It should come as no surprise that I love the sport of Mileage Running. The best part of Mileage Running is that it’s fun almost entirely throughout. There’s a rush you get when you find the perfect flight or series of flights you want to book. Once you book a leg of a trip or a whole trip you then have to try to piece together the rest of your trip.
Last year when Qatar Airways published some insane business class fares from Vietnam I jumped on and bought two of them. Qatar ended up honoring the fares which meant I had to get to Vietnam. I had never been to Vietnam before so it was a ton of fun planning out how I’d get there and what I’d do during my extremely short layover.
Planning A Mileage Run
I think most of my friends and family think that I throw a dart at a map and book a flight to wherever the dart lands. That couldn’t be farther from the truth when it comes to planning a mileage run. I spent a ton of time planning out a potential mileage run. I visit Google Maps several times a day just to see what prices are like and if anything interesting has become available since I last checked.
When I’m looking for Mileage Run opportunities I’m always looking to maximize value. While it’s fantastic that I can now buy a $300 round trip flight to Europe on WOW Air, that trip doesn’t provide any value to me. Instead, if I’m looking for a cheap international flight in economy I only look to buy flights with American (AA) flight numbers.
If I find a low-priced flight with AA flight numbers (even if operated by another carrier) chances are that I can book it as a Special Fare. By booking the trip as a Special Fare I earn Elite Qualifying Dollars and Miles based on the distance traveled opposed to price paid. Searching for these fares take a lot of work, but can be worth it in the end.
The other thing I’m constantly looking for is discount premium cabin tickets on OneWorld carriers. If I’m going down this path I specifically look to avoid AA flight numbers. When flying in a premium cabin on a OneWorld carrier you earn EQD and EQM based on the distance flown. If you buy the same flight with AA flight numbers you typically earn EQD based on the price of the ticket.
Booking A Mileage Run
Once I find a fare that I like I then look to maximize it when booking. For example, if flying from New York to Hong Kong you may be able to book NYC-LAX-HKG to add a few extra miles for a similar price. Likewise, if flying from Chicago to London, I’d ideally like to book ORD-LAX-LHR opposed to simply ORD-LHR. The name of the game here is to add as many miles to each trip as possible.
This is where booking the trip get’s tricky. Often you can find fares on Google Flights or the ITA Matrix that simply aren’t bookable with the airline. It’s a pain, but eventually you can usually find something worthwhile to book.
Once you find something worthwhile you have to be careful how you book it. Specifically, you need to make sure you know what fare basis you’re booking. Different fare codes earn Qualifying Miles and Dollars at different rates.
For example, when booking British Airways Economy Class the “V” fare code earns 10% EQD per mile flown while the “Q” fare code only earns 5%. That’s a 50% mistake if you end up booking the wrong fare code even though you’ll ultimately be flying in the same cabin.

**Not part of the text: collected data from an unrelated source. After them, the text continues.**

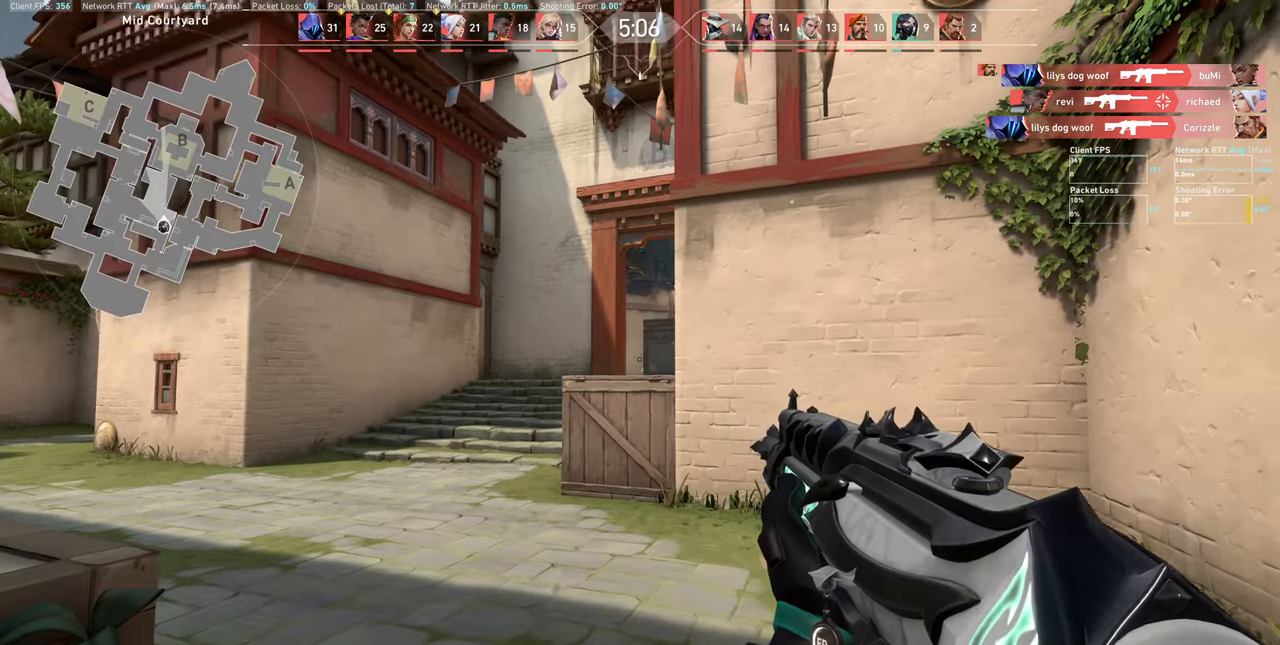
{"keys": [], "mouse": [], "events": [[217, "d", "down"], [484, "d", "up"]]}
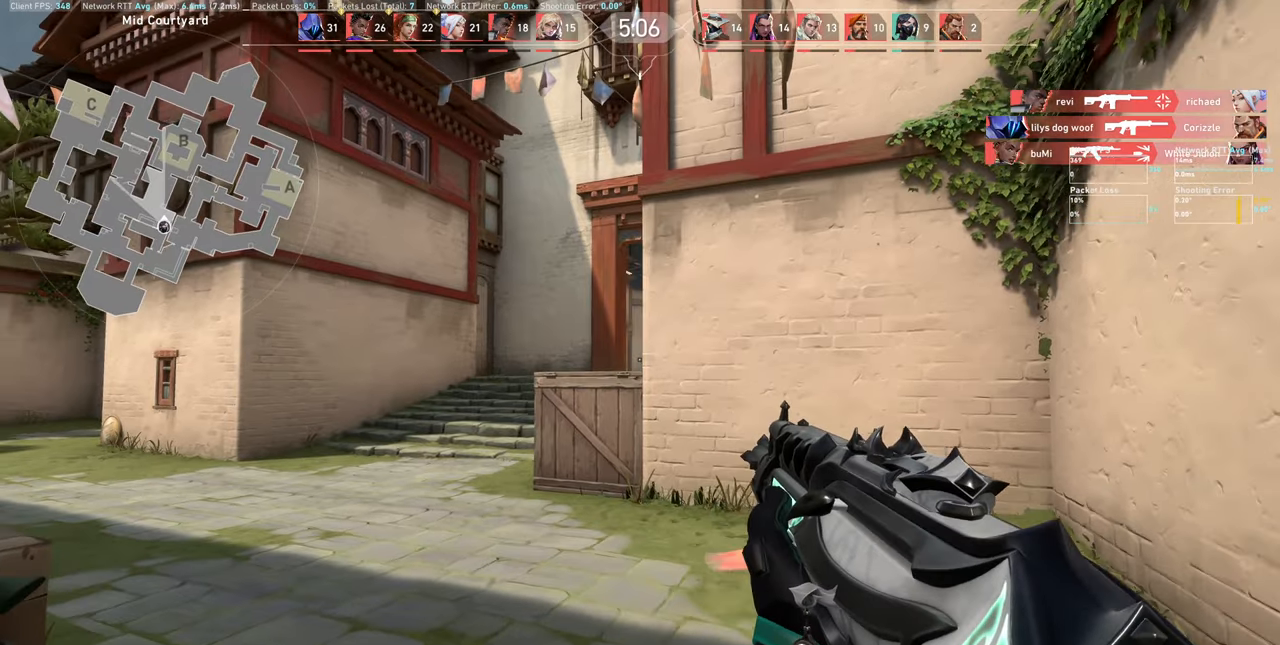
{"keys": ["a"], "mouse": [], "events": [[300, "a", "down"]]}
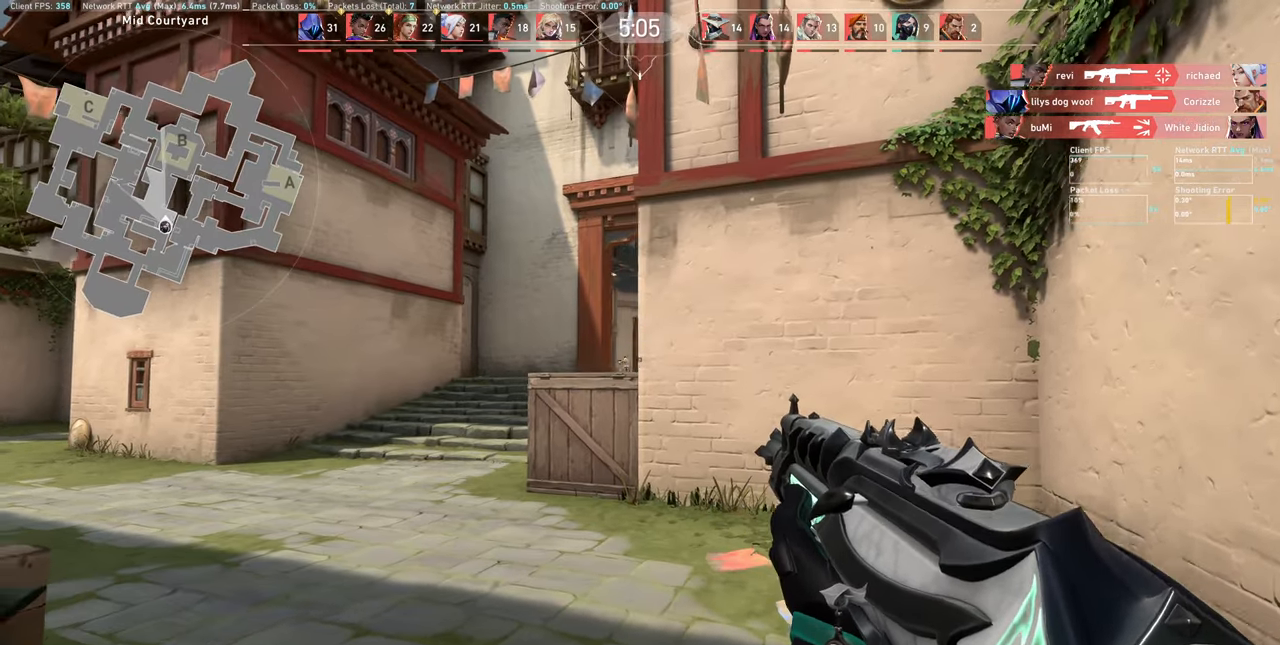
{"keys": ["d"], "mouse": ["left"], "events": [[117, "a", "up"], [434, "d", "down"], [467, "mouse_left", "down"]]}
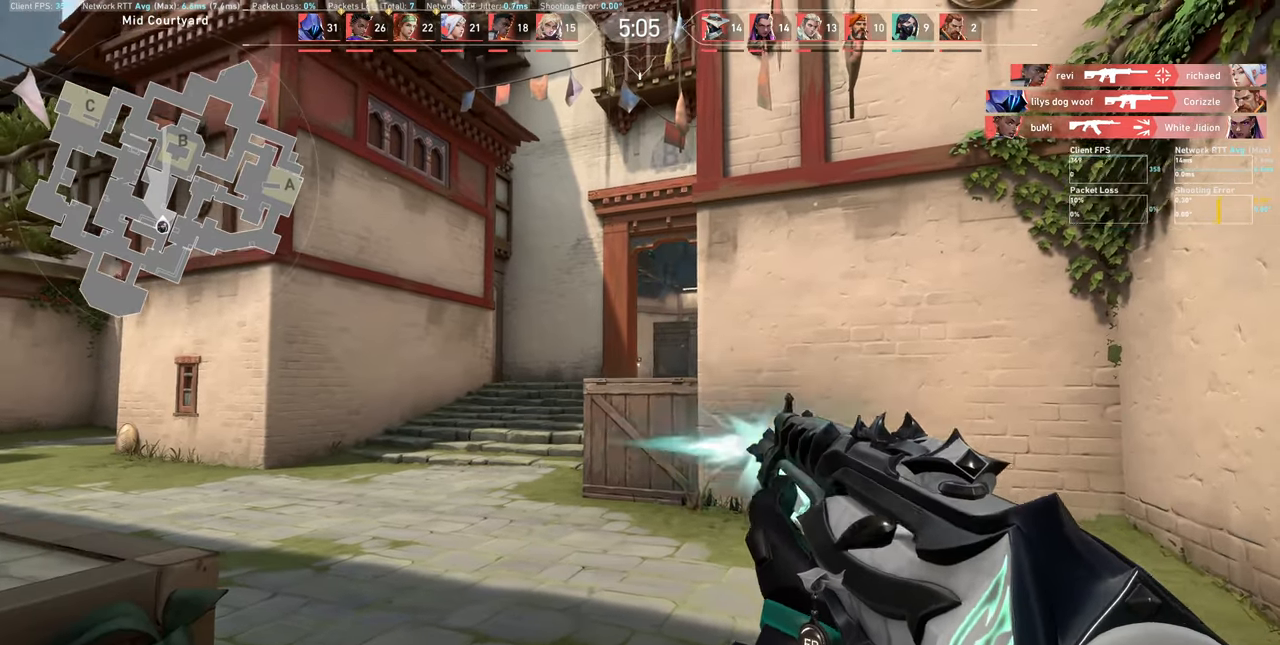
{"keys": ["d"], "mouse": [], "events": [[100, "mouse_left", "up"], [150, "d", "up"], [434, "d", "down"]]}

My Least Favorite Part Of Mileage Running
To that point we’re ready to discuss my least favorite part of mileage running. That is, the period following a flight as you wait for your miles to post. Ultimately, you aren’t sure if you did the right thing until the miles post.
The reason I bring this up is because I’m currently waiting on miles to post. Last weekend I flew Cathay Pacific Premium Economy from Chicago to Hong Kong and back. I ended up flying ORD-HKG-LAX in Cathay Premium Economy, or about 15,000 miles total. When I booked I made sure to book the “E” fare code which earns EQD and EQM as follows:
Since I booked an “E” fare basis I should earn $3,000 EQD and 22,500 EQM from the single trip. However, if for some reason I didn’t book the correct fare I could potentially earn $0 EQD and 0 EQM. That’s why I hate this part of a mileage running. You’re never 100% sure what you did is right until the miles post.
This is especially tricky with American Airlines Special Fares. I’ve tried several ways to verify if my purchase triggers a special fare or not in the past and can never seem to get a straight answer. Usually I don’t know if I actually purchased the right fare until my miles post to my account.
I really have begun to develop a love for mileage running. There is something truly fun about finding a cheap flight with a short stay and taking it. This past weekend I flew to and from Hong Kong in just four days. During that trip I had two night in Hong Kong to explore before it was time to head home. It was honestly an incredibly fun adventure.
What’s not fun is sitting here waiting for my Cathay Pacific flights to post to my AAdvantage account. I’m 99.9% sure that I’ll earn the EQD and EQM that I expect, but I’m never sure until it actually shows up in my account. What’s frustrating is that Cathay is known to only post once a week. From my understanding, Cathay posts partner miles on the Monday following travel. That means I have at least a few more days until I know for sure. Either way, the trip was amazing, but I’d be disappointed if I didn’t earn the mileage I expected to.